For those who want to better understand the roots of the U.S.’ current social, cultural and political discord, “1964” is must-see TV. That’s because unlike a lot of arbitrary anniversaries, the events of a half-century ago clearly echo through the present conversation, from the arrival of the Beatles to the Civil Rights Act, from Barry Goldwater’s unapologetic brand of conservatism to the counterculture movement. TV news often does a poor job of connecting dots, but as told in almost chronological fashion, this “American Experience” presentation is an illuminating road map that details how we got from there to here.
America, of course, entered 1964 still reeling from John F. Kennedy’s assassination six weeks earlier. But even with that as a jumping-off point, a dizzying number of seismic events ensued during a year in which “every kind of split in American life suddenly became open and visible,” as author Robert Lipsyte puts it.
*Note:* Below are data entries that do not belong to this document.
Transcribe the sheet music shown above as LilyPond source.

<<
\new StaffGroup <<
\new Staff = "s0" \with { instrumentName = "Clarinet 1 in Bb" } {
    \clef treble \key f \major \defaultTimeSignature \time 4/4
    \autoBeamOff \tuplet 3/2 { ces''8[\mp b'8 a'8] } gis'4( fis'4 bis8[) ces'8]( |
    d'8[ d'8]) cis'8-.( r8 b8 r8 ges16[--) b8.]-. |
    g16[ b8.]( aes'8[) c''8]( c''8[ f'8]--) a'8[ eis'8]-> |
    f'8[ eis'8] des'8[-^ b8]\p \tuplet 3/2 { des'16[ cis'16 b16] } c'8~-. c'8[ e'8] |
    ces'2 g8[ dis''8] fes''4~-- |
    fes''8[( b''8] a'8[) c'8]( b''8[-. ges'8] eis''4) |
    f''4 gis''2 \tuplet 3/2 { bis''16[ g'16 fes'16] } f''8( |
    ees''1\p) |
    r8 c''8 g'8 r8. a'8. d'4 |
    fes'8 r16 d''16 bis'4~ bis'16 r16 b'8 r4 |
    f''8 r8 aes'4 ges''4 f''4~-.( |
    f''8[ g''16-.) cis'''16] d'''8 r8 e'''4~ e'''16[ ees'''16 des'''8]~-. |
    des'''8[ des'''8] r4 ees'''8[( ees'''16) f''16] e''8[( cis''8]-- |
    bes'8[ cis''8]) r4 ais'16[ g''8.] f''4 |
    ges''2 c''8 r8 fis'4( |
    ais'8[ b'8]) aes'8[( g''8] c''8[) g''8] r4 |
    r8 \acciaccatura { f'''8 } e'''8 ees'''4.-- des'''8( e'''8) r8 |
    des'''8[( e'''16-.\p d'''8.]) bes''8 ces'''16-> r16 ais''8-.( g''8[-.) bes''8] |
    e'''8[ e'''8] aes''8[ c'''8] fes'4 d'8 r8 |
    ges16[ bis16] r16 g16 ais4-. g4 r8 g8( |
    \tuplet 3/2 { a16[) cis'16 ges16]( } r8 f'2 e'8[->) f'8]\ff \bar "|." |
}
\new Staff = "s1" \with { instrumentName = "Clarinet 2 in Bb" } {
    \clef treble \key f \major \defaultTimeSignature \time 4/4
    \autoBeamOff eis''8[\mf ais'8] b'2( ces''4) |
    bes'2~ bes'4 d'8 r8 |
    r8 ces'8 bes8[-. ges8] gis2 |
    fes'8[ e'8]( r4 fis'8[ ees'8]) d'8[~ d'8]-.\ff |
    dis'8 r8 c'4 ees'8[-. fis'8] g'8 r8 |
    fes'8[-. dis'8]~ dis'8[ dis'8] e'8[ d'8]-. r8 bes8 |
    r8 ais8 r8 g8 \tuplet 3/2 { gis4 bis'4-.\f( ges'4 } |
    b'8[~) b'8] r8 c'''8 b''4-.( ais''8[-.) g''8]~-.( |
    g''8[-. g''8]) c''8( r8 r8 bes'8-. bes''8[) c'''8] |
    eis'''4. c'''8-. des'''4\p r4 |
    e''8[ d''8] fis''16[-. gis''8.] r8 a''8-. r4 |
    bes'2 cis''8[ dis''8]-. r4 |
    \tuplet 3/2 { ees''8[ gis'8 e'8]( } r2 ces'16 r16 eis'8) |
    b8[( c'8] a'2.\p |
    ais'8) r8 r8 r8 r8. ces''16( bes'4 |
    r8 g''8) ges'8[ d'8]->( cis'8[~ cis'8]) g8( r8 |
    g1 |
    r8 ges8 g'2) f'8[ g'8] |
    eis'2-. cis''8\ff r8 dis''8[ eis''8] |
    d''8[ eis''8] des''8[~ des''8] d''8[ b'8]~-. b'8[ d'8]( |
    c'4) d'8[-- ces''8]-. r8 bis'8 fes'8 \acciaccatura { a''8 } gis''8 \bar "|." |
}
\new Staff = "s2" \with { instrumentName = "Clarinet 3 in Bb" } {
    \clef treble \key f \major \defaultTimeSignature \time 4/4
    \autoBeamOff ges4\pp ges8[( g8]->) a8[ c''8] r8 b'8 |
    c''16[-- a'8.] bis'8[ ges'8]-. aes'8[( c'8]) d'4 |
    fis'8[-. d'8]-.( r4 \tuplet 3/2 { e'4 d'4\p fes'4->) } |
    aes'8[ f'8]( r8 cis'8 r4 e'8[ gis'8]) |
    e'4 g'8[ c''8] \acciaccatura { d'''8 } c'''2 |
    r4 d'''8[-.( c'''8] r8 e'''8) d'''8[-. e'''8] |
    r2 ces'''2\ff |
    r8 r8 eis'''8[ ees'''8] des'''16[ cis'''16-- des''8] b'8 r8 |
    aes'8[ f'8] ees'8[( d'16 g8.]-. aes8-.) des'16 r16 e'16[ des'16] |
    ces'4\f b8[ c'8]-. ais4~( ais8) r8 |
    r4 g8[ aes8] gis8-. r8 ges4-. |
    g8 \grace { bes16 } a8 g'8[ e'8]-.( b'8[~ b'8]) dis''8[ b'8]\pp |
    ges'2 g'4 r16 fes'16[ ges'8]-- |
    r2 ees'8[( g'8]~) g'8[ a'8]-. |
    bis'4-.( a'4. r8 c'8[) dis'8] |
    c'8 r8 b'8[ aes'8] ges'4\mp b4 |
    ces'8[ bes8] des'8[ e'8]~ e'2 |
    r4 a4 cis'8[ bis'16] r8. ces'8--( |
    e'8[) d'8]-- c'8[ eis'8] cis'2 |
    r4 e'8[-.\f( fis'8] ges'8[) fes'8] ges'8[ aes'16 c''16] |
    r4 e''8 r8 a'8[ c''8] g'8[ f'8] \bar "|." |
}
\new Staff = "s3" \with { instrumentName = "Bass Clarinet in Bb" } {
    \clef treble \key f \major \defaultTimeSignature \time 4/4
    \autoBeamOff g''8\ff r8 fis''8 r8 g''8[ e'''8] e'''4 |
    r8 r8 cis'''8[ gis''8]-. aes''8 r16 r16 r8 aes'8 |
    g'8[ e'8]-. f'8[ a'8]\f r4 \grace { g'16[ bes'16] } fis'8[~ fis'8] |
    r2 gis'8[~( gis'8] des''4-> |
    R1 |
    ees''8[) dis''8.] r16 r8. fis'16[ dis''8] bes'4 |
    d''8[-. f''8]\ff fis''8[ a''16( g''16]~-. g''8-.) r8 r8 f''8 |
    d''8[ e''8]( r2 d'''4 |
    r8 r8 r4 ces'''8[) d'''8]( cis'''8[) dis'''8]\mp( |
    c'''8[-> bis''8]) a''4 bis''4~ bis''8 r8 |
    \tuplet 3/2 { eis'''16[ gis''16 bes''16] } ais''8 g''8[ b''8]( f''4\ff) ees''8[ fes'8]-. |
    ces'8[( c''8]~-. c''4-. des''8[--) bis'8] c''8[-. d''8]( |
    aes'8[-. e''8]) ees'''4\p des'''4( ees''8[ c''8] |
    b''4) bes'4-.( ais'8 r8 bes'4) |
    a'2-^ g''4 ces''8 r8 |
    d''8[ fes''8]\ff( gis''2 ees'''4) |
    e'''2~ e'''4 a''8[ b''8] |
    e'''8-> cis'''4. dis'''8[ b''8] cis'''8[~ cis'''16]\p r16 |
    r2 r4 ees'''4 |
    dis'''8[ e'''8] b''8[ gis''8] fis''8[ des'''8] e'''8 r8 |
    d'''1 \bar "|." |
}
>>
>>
Perhaps foremost, Johnson’s advancements of Kennedy’s policies – pushing through the Civil Rights Act and his Great Society programs – continue to be litigated to this day. Similarly, Barry Goldwater’s emergence, espousing what became the foundation for modern conservatism, despite his overwhelming defeat in ’64, paved the way for Ronald Reagan and the current political strain that has come to define and dominate the Republican Party.
Interviewing a wide assortment of historians and participants in the era, writer-director Stephen Ives doesn’t stop with politics, widening the lens to include momentous events in culture and sports. These include then-Cassius Clay’s defeat of Sonny Liston, making the future Muhammad Ali the heavyweight champion; Betty Friedan publishing “The Feminine Mystique;” Freedom Riders invading (and disappearing from) Mississippi; and Bob Dylan singing about how the times they were a-changin’.
Narrated by Oliver Platt, “1964” is the very embodiment of George Santayana’s famous line, “Those who cannot remember the past are condemned to repeat it.” Hodding Carter III, who served in the Carter administration, identifies this period as “the propulsion from the past into the future” – including the revolutionary upending of Southern segregation, realigning the political playing field.
Yet after two hours of this thought-provoking production, the realization is not so much the U.S. is repeating the past as still arguing about it.